He’s from one of the poorest, smallest and most troubled countries in Latin America, but Cardinal Óscar Andrés Rodríguez Maradiaga has so much star power and charisma that he’s often mentioned on short lists of candidates to succeed Pope Benedict XVI.
The archbishop of Tegucigalpa, Honduras, Rodríguez Maradiaga would cut a striking contrast to the ailing, scholarly Benedict. He is tall, with a youthful look that belies his age (70). He can play the saxophone, can fly an airplane and has taught college-level chemistry and physics. He has campaigned for third-world debt relief alongside U2 rocker Bono.
At a time when the church is looking to consolidate its support in the developing world, scholars say the selection of Rodríguez Maradiaga would send a clear sign about the Vatican’s future orientation — at least geographically — toward the global south. His choice would electrify the faithful in Latin America, home to roughly 40 percent of the world’s estimated 1.2 billion Catholics.
Rodríguez Maradiaga is the first-ever cardinal from Honduras and only the second prelate to reach that rank from Central America.
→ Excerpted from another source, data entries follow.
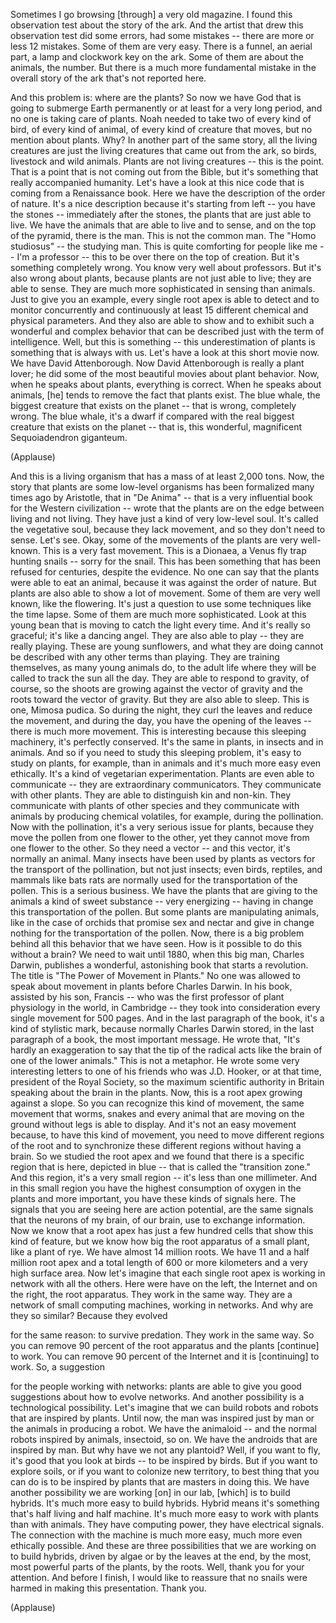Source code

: 
Sometimes I go browsing
[through] a very old magazine.
I found this observation test
about the story of the ark.
And the artist that drew this observation test
did some errors, had some mistakes --
there are more or less 12 mistakes.
Some of them are very easy.
There is a funnel, an aerial part,
a lamp and clockwork key on the ark.
Some of them are about the animals, the number.
But there is a much more fundamental mistake
in the overall story of the ark
that&#39;s not reported here.

And this problem is: where are the plants?
So now we have God
that is going to submerge Earth permanently
or at least for a very long period,
and no one is taking care of plants.
Noah needed to take two of every kind of bird,
of every kind of animal,
of every kind of creature that moves,
but no mention about plants.
Why?
In another part of the same story,
all the living creatures
are just the living creatures
that came out from the ark,
so birds, livestock and wild animals.
Plants are not living creatures --
this is the point.
That is a point that is not
coming out from the Bible,
but it&#39;s something that
really accompanied humanity.
Let&#39;s have a look at this nice code
that is coming from a Renaissance book.
Here we have the description
of the order of nature.
It&#39;s a nice description because it&#39;s starting from left --
you have the stones --
immediately after the stones, the plants
that are just able to live.
We have the animals that are able to live and to sense,
and on the top of the pyramid,
there is the man.
This is not the common man.
The &quot;Homo studiosus&quot; -- the studying man.
This is quite comforting
for people like me -- I&#39;m a professor --
this to be over there on the top of creation.
But it&#39;s something completely wrong.
You know very well about professors.
But it&#39;s also wrong about plants,
because plants are not just able to live;
they are able to sense.
They are much more sophisticated
in sensing than animals.
Just to give you an example,
every single root apex
is able to detect and to monitor
concurrently and continuously
at least 15 different chemical
and physical parameters.
And they also are able to show and to exhibit
such a wonderful and complex behavior
that can be described just with the term of intelligence.
Well, but this is something --
this underestimation of plants is something
that is always with us.
Let&#39;s have a look at this short movie now.
We have David Attenborough.
Now David Attenborough is really a plant lover;
he did some of the most beautiful movies
about plant behavior.
Now, when he speaks about plants,
everything is correct.
When he speaks about animals,
[he] tends to remove the fact
that plants exist.
The blue whale,
the biggest creature that exists on the planet --
that is wrong, completely wrong.
The blue whale, it&#39;s a dwarf
if compared with the real biggest creature
that exists on the planet --
that is, this wonderful,
magnificent Sequoiadendron giganteum.

(Applause)

And this is a living organism
that has a mass of at least 2,000 tons.
Now, the story
that plants are some low-level organisms
has been formalized
many times ago by Aristotle,
that in &quot;De Anima&quot; --
that is a very influential book for the Western civilization --
wrote that the plants are on the edge
between living and not living.
They have just a kind of very low-level soul.
It&#39;s called the vegetative soul,
because they lack movement,
and so they don&#39;t need to sense.
Let&#39;s see.
Okay, some of the movements of the plants are very well-known.
This is a very fast movement.
This is a Dionaea, a Venus fly trap
hunting snails --
sorry for the snail.
This has been something that has been refused for centuries,
despite the evidence.
No one can say that the plants were able to eat an animal,
because it was against the order of nature.
But plants are also able
to show a lot of movement.
Some of them are very well known, like the flowering.
It&#39;s just a question to use some techniques
like the time lapse.
Some of them are much more sophisticated.
Look at this young bean
that is moving to catch the light every time.
And it&#39;s really so graceful;
it&#39;s like a dancing angel.
They are also able to play --
they are really playing.
These are young sunflowers,
and what they are doing
cannot be described
with any other terms than playing.
They are training themselves,
as many young animals do,
to the adult life
where they will be called to track the sun
all the day.
They are able to respond to gravity, of course,
so the shoots are growing
against the vector of gravity
and the roots toward the vector of gravity.
But they are also able to sleep.
This is one, Mimosa pudica.
So during the night,
they curl the leaves
and reduce the movement,
and during the day, you have the opening of the leaves --
there is much more movement.
This is interesting
because this sleeping machinery,
it&#39;s perfectly conserved.
It&#39;s the same in plants, in insects
and in animals.
And so if you need to study this sleeping problem,
it&#39;s easy to study on plants, for example,
than in animals
and it&#39;s much more easy even ethically.
It&#39;s a kind of vegetarian
experimentation.
Plants are even able to communicate --
they are extraordinary communicators.
They communicate with other plants.
They are able to distinguish kin and non-kin.
They communicate
with plants of other species
and they communicate with animals
by producing chemical volatiles,
for example, during the pollination.
Now with the pollination, it&#39;s a very serious issue for plants,
because they move the pollen from one flower to the other,
yet they cannot move from one flower to the other.
So they need a vector --
and this vector,
it&#39;s normally an animal.
Many insects
have been used by plants as vectors
for the transport of the pollination,
but not just insects; even birds, reptiles,
and mammals like bats rats
are normally used for the transportation of the pollen.
This is a serious business.
We have the plants that are giving to the animals
a kind of sweet substance --
very energizing --
having in change this transportation of the pollen.
But some plants are manipulating animals,
like in the case of orchids
that promise sex and nectar
and give in change nothing
for the transportation of the pollen.
Now, there is a big problem
behind all this behavior that we have seen.
How is it possible to do this without a brain?
We need to wait until 1880,
when this big man,
Charles Darwin,
publishes a wonderful, astonishing book
that starts a revolution.
The title is &quot;The Power of Movement in Plants.&quot;
No one was allowed to speak about movement in plants
before Charles Darwin.
In his book,
assisted by his son, Francis --
who was the first professor of plant physiology in the world, in Cambridge --
they took into consideration every single movement
for 500 pages.
And in the last paragraph of the book,
it&#39;s a kind of stylistic mark,
because normally Charles Darwin stored,
in the last paragraph of a book,
the most important message.
He wrote that,
&quot;It&#39;s hardly an exaggeration
to say that the tip of the radical
acts like the brain
of one of the lower animals.&quot;
This is not a metaphor.
He wrote some very interesting letters to one of his friends
who was J.D. Hooker, or at that time, president of the Royal Society,
so the maximum scientific authority in Britain
speaking about the brain in the plants.
Now, this is a root apex
growing against a slope.
So you can recognize this kind of movement,
the same movement that worms, snakes
and every animal
that are moving on the ground without legs
is able to display.
And it&#39;s not an easy movement
because, to have this kind of movement,
you need to move different regions of the root
and to synchronize these different regions
without having a brain.
So we studied the root apex
and we found that there is a specific region
that is here, depicted in blue --
that is called the &quot;transition zone.&quot;
And this region, it&#39;s a very small region --
it&#39;s less than one millimeter.
And in this small region
you have the highest consumption
of oxygen in the plants
and more important,
you have these kinds of signals here.
The signals that you are seeing here are action potential,
are the same signals
that the neurons of my brain, of our brain,
use to exchange information.
Now we know that a root apex
has just a few hundred cells
that show this kind of feature,
but we know how big
the root apparatus of a small plant, like a plant of rye.
We have almost
14 million roots.
We have 11 and a half million
root apex
and a total length of 600 or more kilometers
and a very high surface area.
Now let&#39;s imagine
that each single root apex
is working in network with all the others.
Here were have on the left, the Internet
and on the right, the root apparatus.
They work in the same way.
They are a network
of small computing machines,
working in networks.
And why are they so similar?
Because they evolved

for the same reason:
to survive predation.
They work in the same way.
So you can remove 90 percent of the root apparatus
and the plants [continue] to work.
You can remove 90 percent of the Internet
and it is [continuing] to work.
So, a suggestion

for the people working with networks:
plants are able
to give you good suggestions
about how to evolve networks.
And another possibility
is a technological possibility.
Let&#39;s imagine
that we can build robots
and robots that are inspired by plants.
Until now,
the man was inspired
just by man or the animals
in producing a robot.
We have the animaloid --
and the normal robots inspired by animals,
insectoid, so on.
We have the androids
that are inspired by man.
But why have we not any plantoid?
Well, if you want to fly,
it&#39;s good that you look at birds --
to be inspired by birds.
But if you want to explore soils,
or if you want to colonize
new territory,
to best thing that you can do is to be inspired by plants
that are masters in doing this.
We have another possibility
we are working [on] in our lab,
[which] is to build hybrids.
It&#39;s much more easy to build hybrids.
Hybrid means it&#39;s something
that&#39;s half living and half machine.
It&#39;s much more easy to work with plants
than with animals.
They have computing power,
they have electrical signals.
The connection with the machine is much more easy,
much more even ethically possible.
And these are three possibilities
that we are working on
to build hybrids,
driven by algae
or by the leaves at the end,
by the most, most powerful parts of the plants,
by the roots.
Well, thank you for your attention.
And before I finish,
I would like to reassure that no snails were harmed
in making this presentation.
Thank you.

(Applause)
But he is a well-known figure at the Vatican and beyond, now serving his second term as president of Caritas Internationalis, which directs Catholic charities and social service organizations around the world.
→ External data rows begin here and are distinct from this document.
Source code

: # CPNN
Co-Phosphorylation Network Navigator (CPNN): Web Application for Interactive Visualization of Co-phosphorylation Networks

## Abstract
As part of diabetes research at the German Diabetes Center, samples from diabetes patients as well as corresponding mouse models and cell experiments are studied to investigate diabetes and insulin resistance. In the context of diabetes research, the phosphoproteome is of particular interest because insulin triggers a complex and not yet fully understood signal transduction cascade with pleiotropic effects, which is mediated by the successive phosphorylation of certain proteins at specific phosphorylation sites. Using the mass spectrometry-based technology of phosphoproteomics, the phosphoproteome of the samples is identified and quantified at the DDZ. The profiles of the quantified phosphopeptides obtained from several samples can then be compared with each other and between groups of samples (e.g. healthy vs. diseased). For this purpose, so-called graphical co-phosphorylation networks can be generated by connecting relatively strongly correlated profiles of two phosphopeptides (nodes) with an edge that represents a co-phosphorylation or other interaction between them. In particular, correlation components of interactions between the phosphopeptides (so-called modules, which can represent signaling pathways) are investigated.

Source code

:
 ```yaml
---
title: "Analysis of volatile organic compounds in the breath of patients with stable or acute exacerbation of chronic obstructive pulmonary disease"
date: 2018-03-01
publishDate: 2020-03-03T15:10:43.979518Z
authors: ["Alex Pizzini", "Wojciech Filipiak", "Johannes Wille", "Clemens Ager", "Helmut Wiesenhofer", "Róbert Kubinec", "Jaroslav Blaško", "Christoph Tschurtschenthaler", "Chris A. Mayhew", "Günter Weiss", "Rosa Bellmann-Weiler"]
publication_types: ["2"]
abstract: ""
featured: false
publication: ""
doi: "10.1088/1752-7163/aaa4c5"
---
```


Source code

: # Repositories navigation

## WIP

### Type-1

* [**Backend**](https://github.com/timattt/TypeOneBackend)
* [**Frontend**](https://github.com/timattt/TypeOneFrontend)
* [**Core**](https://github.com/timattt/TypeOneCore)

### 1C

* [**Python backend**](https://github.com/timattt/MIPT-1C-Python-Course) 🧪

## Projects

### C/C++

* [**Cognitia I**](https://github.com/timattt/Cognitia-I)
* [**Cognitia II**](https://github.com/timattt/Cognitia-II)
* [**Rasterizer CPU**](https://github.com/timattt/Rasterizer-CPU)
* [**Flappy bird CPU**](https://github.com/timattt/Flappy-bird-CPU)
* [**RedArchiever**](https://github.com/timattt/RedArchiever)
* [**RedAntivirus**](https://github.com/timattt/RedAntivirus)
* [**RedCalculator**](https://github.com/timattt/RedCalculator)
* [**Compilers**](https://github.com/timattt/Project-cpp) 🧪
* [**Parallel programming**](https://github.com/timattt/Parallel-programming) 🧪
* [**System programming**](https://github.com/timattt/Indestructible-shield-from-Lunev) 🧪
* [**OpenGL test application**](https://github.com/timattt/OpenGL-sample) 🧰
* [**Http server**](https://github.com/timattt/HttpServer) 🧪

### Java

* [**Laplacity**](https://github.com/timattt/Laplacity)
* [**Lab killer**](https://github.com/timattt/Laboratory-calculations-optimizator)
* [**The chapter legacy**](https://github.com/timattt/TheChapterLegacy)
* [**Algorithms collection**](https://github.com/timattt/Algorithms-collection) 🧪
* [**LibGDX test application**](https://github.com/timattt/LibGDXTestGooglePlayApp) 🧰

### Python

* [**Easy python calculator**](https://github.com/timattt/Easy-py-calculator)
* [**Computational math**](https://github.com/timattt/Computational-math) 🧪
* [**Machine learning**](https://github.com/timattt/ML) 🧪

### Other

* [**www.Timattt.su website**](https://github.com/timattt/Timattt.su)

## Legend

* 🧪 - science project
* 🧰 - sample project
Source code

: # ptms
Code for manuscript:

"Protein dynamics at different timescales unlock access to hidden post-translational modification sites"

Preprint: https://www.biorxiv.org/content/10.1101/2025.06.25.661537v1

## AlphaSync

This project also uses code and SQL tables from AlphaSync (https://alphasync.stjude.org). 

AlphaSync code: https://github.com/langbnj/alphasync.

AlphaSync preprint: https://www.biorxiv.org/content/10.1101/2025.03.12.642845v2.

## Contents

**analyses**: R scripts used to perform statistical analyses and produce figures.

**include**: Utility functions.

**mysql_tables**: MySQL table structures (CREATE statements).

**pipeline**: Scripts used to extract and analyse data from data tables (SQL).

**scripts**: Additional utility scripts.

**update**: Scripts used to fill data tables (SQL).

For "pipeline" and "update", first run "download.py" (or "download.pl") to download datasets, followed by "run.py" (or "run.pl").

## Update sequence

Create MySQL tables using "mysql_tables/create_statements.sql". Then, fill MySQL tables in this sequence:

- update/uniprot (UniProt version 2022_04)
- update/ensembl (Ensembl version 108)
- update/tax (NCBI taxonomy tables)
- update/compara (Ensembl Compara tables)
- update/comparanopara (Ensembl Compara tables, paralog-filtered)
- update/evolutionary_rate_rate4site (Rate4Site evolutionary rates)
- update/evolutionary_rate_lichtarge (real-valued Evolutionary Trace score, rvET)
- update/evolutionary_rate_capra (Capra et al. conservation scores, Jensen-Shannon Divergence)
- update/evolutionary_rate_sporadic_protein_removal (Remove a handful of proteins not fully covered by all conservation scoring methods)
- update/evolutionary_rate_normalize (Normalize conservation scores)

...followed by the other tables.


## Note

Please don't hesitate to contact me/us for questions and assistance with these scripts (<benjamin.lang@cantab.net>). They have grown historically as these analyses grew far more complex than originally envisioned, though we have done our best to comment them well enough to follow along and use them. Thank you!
After arriving in Rome this month for the conclave, Rodríguez Maradiaga played down the significance of national or regional factors for the cardinals considering whether to elect the first non-European pope in history.
“It doesn’t really matter so much whether he is European or not; it depends more on the huge challenges that the new pope today has to face up to,” he said in an interview with Italy’s RAI television network. “More than the question of nationality, we need to think who is the most appropriate person for responding to these challenges.”
As he rose through the church hierarchy over the years, Rodríguez Maradiaga developed a reputation as an untiring advocate for the poor who has taken a dim view of what he has called “neoliberal capitalism,” saying it “carries injustice in its genetic code.”
His country, Honduras, has the world’s highest murder rate, and its rampant corruption and lawlessness have made it a haven for transnational drug traffickers in recent years. The cartels have repeatedly threatened Rodríguez Maradiaga’s life; the window of his office was shattered by gunfire in 2010.
Said to be fluent in six languages, including English and Italian, Rodríguez Maradiaga has run into trouble with organizations such as Planned Parenthood and the Anti-Defamation League because of his candor.
He drew ire with comments made a decade ago that likened media coverage of the church’s sex abuse scandals to the persecution of Catholics in the Roman era and under Stalin and Hitler. His suggestion that Jewish interests were driving the coverage in order to divert attention away from the Israeli-Palestinian conflict only made matters worse.
Still, Vatican observers see him as a plausible candidate because of his global profile, pastoral talent and proven abilities as an administrator.
“Rodríguez Maradiaga seems ideally cut out for the part of ‘Missionary-in-Chief,’ ” Vatican chronicler John L. Allen Jr. wrote in the National Catholic Reporter, describing him as “a charismatic polyglot with vast experience of playing on a big international stage.”